For Sam Chew Chin, a fish ecologist at York College in New York, the DNA sampling reminds him of childhood shows he loved such as Star Trek.
"Whenever they'd find a new planet, they would scan it for life,'" he said. "Detecting environmental DNA is kind of the closest we come to being able to do that. It's pretty neat."
Chew Chin said he used to be a "muddy-boots and bloody-desk biologist." Studying fish meant capturing them and eventually killing them. Now, he searches for whales off of Long Island or fish in the Hudson River by testing water — an advance that has made his job faster and cheaper.
It wasn't always like that. Nobody really cared about eDNA a decade ago, said Danish geneticist Eske Willerslev, who pioneered the technique.
He had been traveling to Siberia to sample permafrost. The frozen soil was so cold that he thought ancient genetic material could have remained intact throughout the years.
In 2002, with a handful of permafrost samples the size of a sugar cube, he was able to identify the genetic material of bison, horses and many different plants that lived hundreds of thousands of years ago. He also found the preserved DNA of mammoths.
Environmental DNA "helps us reach the inaccessible," said Willerslev from the Natural History Museum of Denmark, adding that this approach will play a key role in scientists' quest to understand nature.
Examples of this are appearing in other fields, where eDNA has changed how researchers think about conservation.
When Colleen Kamoroff spent the summer collecting water in 2015 from the lakes in California's Sierra Nevada, she saw a healthy group of native mountain yellow-legged frogs hopping around.
One month later, they were all dying. The culprit: a microorganism that has caused the decline of about 200 amphibian species around the world, called chytrid fungus.
Curious whether the frogs could have been saved if she had seen early signs, Kamoroff, a wildlife biologist who works for Yosemite National Park in California, started looking for chytrid fungus DNA in the water she had sampled. She was surprised to find it.
"Maybe if we knew they were infected at that point, we could have been more prepared. We could have started treating them" with medication, she said.
If a species is reduced to the verge of extinction, protecting the area where animals live or breeding them in captivity can sometimes help rescue it.
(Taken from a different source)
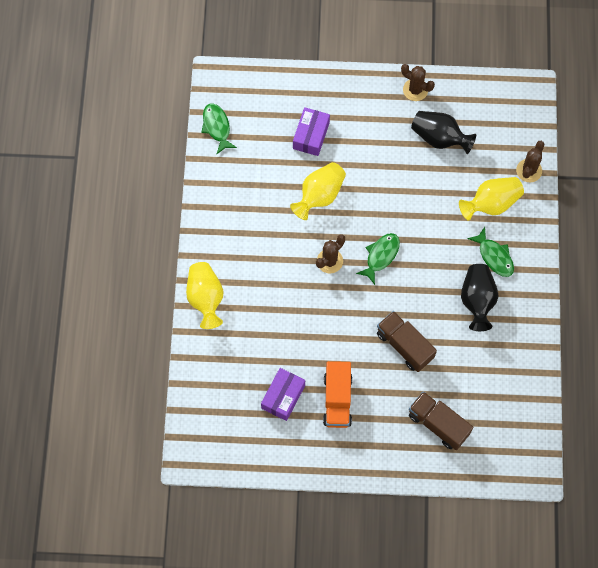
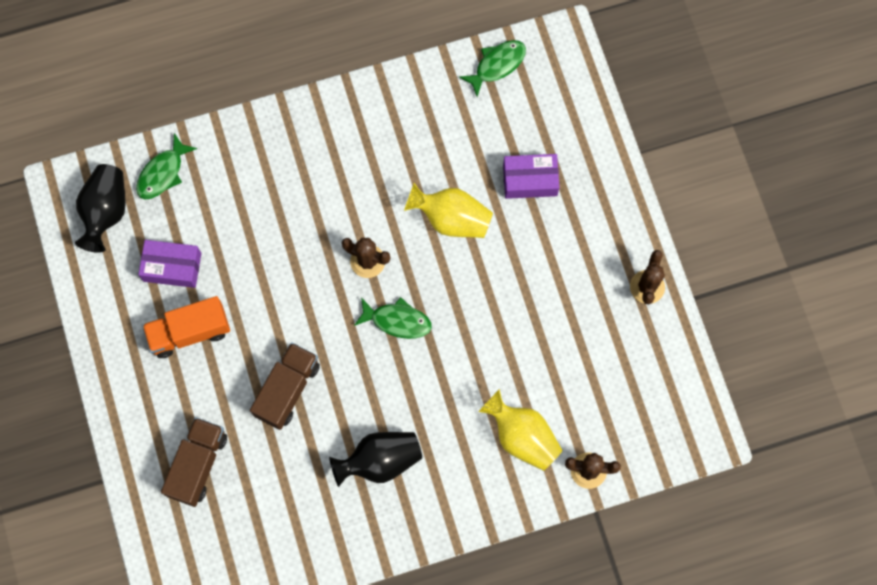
camera: 70 degrees right, 5 degrees up
(205, 298) = (266, 134): yellow vase -> none
(439, 138) = (589, 340): black vase -> black vase (106, 212)
(494, 256) = (449, 463): green fish -> green fish (163, 173)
It's been done before. But knowing where those last survivors hide is a common headache for conservationists.
Marine biologist Ramon Bonfil has spent more than three years looking for the last sawfish of Mexico where tropical waters were once teemed with the elusive and strange-looking rays. Now, they're nowhere to be found. The last specimen was accidentally caught in 2016. Other than that, no one has seen a live sawfish for almost a decade.
Gill nets, drones and fishermen have all failed to spot them.
Bonfil, however, discovered sawfish DNA in three water samples he took two years ago in the state of Veracruz. It's a weak signal, which could mean there aren't many creatures swimming around. But it's recent.
"The key is knowing where they are. Until we find them, we won't be able to protect them," said Bonfil.
For Stoeckle, fishing for free-floating genetic material in the East River every week for the past couple of years has changed his outlook.
"It's a little bit creepy, the idea that you're swimming with the DNA of all these organisms," he said. "Now I'm aware that when I go in the water I'm really going in someone else's environment."